*** Opening Record excerpts ***

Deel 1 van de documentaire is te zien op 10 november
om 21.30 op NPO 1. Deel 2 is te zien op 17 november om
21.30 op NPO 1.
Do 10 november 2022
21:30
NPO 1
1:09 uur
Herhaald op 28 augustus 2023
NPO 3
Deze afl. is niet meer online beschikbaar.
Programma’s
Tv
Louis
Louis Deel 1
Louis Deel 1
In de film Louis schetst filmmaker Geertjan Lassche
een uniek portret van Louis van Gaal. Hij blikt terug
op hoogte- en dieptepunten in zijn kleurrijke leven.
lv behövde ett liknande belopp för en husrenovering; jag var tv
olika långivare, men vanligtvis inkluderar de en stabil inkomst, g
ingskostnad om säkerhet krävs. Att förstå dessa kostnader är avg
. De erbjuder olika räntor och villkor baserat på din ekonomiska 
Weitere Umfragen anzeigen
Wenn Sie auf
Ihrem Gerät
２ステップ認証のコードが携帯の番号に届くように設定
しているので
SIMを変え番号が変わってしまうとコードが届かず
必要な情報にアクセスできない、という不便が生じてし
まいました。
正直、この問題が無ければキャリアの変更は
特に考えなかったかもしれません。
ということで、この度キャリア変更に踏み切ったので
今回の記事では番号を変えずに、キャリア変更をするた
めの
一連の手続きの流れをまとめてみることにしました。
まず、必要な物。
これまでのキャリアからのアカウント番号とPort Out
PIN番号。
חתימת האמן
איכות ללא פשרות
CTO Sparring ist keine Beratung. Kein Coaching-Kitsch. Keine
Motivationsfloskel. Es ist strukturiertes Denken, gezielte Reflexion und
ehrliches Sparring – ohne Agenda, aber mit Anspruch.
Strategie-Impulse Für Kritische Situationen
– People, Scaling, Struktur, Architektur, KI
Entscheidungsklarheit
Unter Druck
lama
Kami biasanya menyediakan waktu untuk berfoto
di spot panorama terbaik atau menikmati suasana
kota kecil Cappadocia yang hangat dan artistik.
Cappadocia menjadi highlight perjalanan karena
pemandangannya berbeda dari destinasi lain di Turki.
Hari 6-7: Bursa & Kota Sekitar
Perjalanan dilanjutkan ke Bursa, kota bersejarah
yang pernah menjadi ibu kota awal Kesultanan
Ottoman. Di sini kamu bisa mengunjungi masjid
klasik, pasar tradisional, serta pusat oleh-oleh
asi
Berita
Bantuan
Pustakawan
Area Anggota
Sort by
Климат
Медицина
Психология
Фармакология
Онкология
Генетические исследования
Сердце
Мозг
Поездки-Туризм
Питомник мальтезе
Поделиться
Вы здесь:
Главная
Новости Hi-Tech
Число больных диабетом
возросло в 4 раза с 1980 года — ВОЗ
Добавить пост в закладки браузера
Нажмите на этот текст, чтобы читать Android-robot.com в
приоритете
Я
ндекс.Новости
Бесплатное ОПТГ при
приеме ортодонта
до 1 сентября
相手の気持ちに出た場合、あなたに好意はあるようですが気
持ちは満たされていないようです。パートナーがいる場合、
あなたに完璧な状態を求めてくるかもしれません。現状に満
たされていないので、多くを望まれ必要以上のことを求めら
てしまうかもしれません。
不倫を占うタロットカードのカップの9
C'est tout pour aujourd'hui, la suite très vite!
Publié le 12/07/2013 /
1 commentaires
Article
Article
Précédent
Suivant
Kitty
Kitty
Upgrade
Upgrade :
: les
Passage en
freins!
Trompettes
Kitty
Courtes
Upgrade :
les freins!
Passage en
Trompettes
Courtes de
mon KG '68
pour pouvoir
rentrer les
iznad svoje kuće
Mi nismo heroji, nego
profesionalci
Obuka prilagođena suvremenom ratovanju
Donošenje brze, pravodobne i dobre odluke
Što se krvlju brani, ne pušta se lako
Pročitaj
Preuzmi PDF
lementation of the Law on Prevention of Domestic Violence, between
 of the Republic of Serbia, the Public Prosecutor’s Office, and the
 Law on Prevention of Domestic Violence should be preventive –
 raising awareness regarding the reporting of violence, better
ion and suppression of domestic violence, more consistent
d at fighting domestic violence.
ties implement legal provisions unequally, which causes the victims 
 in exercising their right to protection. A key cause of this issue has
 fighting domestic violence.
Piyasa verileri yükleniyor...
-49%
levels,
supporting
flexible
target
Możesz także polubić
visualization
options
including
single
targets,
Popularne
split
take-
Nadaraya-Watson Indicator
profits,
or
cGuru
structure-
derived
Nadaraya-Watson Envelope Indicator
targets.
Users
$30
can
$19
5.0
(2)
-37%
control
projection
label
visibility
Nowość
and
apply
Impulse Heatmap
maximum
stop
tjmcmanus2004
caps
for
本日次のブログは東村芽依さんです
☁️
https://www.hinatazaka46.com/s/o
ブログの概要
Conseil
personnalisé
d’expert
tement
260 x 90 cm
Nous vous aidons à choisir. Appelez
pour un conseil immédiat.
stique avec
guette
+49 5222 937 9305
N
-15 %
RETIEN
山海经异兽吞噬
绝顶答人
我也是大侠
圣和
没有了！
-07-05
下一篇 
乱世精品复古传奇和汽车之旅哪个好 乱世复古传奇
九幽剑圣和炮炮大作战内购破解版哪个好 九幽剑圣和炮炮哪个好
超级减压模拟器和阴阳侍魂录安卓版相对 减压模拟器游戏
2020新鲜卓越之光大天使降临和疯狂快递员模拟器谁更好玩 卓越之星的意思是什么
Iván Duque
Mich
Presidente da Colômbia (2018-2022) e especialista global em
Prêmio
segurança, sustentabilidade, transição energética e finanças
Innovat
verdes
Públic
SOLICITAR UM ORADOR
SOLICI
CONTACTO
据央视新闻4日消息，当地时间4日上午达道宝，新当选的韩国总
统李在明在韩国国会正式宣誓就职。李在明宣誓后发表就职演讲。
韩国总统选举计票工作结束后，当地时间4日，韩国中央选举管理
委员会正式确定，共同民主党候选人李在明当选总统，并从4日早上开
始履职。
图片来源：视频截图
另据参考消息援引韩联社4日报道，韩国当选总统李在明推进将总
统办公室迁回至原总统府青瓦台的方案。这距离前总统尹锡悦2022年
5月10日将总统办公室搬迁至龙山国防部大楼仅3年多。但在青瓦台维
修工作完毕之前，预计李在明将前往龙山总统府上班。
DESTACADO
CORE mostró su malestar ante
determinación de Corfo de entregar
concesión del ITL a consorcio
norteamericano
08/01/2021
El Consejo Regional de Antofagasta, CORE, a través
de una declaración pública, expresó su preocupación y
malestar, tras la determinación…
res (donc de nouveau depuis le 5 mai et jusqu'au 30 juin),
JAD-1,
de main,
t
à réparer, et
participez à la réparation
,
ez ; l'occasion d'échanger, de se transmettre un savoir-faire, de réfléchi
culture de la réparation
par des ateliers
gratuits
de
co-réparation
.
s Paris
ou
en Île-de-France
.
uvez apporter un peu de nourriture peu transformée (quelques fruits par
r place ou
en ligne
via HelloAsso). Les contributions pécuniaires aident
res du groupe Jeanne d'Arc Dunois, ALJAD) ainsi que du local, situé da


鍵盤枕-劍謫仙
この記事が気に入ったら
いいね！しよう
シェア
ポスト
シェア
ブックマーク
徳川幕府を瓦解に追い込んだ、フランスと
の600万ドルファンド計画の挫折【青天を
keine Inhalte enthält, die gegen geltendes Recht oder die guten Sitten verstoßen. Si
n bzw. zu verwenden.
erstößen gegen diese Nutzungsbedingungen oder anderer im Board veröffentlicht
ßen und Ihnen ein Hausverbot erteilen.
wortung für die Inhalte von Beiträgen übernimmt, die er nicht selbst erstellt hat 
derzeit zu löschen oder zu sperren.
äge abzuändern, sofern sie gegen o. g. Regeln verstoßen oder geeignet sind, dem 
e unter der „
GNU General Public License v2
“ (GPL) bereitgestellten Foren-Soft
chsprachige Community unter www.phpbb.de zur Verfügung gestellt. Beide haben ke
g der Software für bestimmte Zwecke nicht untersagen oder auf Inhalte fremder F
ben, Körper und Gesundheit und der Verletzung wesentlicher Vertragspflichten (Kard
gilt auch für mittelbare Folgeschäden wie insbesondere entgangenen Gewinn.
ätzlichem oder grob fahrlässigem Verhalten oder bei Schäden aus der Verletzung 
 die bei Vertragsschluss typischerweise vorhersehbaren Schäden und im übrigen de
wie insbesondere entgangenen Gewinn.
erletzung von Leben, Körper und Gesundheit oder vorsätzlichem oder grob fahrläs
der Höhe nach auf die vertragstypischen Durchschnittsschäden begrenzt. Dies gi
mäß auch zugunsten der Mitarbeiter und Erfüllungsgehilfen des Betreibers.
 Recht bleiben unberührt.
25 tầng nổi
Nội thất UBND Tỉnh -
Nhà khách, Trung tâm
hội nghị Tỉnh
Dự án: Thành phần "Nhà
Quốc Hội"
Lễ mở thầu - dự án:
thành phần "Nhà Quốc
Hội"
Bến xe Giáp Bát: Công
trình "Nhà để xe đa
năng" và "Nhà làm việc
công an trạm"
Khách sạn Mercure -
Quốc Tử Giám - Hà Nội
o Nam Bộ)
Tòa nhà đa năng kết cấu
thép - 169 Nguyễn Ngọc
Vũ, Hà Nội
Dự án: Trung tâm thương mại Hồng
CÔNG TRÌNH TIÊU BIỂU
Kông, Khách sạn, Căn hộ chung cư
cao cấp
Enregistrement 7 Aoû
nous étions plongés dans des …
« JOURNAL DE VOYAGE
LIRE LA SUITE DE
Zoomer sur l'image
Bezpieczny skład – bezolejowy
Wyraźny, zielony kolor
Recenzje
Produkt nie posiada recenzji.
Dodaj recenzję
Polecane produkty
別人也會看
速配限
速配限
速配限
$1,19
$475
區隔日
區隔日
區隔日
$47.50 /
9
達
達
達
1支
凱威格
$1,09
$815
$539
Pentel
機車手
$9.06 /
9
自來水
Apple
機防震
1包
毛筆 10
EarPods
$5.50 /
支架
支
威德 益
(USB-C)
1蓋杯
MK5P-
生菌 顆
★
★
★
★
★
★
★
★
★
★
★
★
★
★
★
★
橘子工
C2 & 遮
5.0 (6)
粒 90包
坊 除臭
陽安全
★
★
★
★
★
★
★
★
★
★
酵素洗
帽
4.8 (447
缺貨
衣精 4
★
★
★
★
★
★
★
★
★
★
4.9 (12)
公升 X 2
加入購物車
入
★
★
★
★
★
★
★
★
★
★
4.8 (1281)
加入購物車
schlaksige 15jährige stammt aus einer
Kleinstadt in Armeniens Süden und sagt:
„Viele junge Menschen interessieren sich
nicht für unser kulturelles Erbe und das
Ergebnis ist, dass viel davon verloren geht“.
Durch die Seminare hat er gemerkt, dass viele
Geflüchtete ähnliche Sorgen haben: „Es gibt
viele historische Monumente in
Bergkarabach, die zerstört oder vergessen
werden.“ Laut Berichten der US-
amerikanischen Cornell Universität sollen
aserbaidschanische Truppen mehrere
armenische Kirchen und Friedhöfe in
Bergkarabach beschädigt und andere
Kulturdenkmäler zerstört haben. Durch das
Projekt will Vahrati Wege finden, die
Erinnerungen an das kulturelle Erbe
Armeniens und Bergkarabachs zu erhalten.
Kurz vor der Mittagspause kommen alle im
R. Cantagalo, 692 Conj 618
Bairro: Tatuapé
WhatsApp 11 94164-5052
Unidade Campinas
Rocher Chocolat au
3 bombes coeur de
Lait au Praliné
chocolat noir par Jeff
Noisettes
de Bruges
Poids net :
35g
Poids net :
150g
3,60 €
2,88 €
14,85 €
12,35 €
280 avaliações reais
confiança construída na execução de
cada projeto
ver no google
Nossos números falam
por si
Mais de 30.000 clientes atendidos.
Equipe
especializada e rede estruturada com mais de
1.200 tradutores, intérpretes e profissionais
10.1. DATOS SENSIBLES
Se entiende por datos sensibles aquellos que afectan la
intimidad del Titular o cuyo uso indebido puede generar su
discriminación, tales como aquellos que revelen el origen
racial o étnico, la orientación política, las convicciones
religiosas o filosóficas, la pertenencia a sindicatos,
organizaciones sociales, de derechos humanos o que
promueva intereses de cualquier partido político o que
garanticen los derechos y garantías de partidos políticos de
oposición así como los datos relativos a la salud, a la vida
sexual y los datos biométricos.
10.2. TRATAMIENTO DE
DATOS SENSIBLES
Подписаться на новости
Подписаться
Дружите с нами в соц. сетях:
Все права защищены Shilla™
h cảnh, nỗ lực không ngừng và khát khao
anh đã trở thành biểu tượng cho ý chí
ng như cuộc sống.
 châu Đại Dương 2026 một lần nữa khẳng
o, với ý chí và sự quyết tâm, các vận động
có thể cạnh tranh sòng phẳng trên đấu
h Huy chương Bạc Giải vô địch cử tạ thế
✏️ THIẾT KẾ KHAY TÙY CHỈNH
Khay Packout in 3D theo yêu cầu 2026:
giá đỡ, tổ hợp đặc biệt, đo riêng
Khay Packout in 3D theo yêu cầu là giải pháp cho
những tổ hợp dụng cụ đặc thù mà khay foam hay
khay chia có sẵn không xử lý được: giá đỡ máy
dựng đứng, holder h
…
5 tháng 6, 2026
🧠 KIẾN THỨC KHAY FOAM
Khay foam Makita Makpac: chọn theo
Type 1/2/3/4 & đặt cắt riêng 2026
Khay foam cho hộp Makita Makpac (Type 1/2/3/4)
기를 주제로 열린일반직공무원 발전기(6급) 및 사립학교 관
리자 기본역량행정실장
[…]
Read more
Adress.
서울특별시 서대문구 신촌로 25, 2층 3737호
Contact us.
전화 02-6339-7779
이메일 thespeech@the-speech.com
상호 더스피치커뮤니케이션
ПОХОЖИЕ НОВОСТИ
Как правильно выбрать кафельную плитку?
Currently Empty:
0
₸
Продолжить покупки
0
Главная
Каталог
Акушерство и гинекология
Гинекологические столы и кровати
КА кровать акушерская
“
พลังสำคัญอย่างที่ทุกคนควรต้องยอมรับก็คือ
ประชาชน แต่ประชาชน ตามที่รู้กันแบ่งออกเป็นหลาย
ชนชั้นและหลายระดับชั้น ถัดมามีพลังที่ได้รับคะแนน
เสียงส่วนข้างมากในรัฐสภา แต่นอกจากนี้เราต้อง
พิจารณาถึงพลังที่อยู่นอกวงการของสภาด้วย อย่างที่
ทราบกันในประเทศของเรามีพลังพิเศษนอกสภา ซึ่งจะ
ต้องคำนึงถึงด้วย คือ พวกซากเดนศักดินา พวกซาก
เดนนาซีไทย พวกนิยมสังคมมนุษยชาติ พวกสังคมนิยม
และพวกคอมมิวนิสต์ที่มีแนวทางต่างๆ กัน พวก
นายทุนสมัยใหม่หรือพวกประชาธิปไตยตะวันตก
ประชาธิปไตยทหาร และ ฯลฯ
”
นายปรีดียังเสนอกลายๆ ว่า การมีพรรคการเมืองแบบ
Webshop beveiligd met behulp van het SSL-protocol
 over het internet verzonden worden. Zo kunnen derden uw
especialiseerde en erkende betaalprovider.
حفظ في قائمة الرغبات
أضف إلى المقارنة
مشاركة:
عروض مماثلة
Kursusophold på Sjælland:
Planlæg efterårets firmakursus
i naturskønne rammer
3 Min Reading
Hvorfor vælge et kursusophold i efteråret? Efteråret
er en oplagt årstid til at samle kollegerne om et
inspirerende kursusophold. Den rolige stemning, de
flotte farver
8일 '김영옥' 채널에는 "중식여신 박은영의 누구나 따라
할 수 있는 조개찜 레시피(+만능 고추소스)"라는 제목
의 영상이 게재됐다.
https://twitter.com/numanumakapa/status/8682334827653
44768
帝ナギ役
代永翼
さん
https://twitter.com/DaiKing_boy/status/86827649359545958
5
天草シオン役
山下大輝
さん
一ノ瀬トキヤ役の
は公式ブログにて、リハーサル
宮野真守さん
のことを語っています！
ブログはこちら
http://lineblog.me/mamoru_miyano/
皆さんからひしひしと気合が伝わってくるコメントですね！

*** Closing Record excerpts ***

Work item: Find every line in the records above that contains the word "Prevention", matching case exactly, and copy each of those lines in full.

Solution:
lementation of the Law on Prevention of Domestic Violence, between
 Law on Prevention of Domestic Violence should be preventive –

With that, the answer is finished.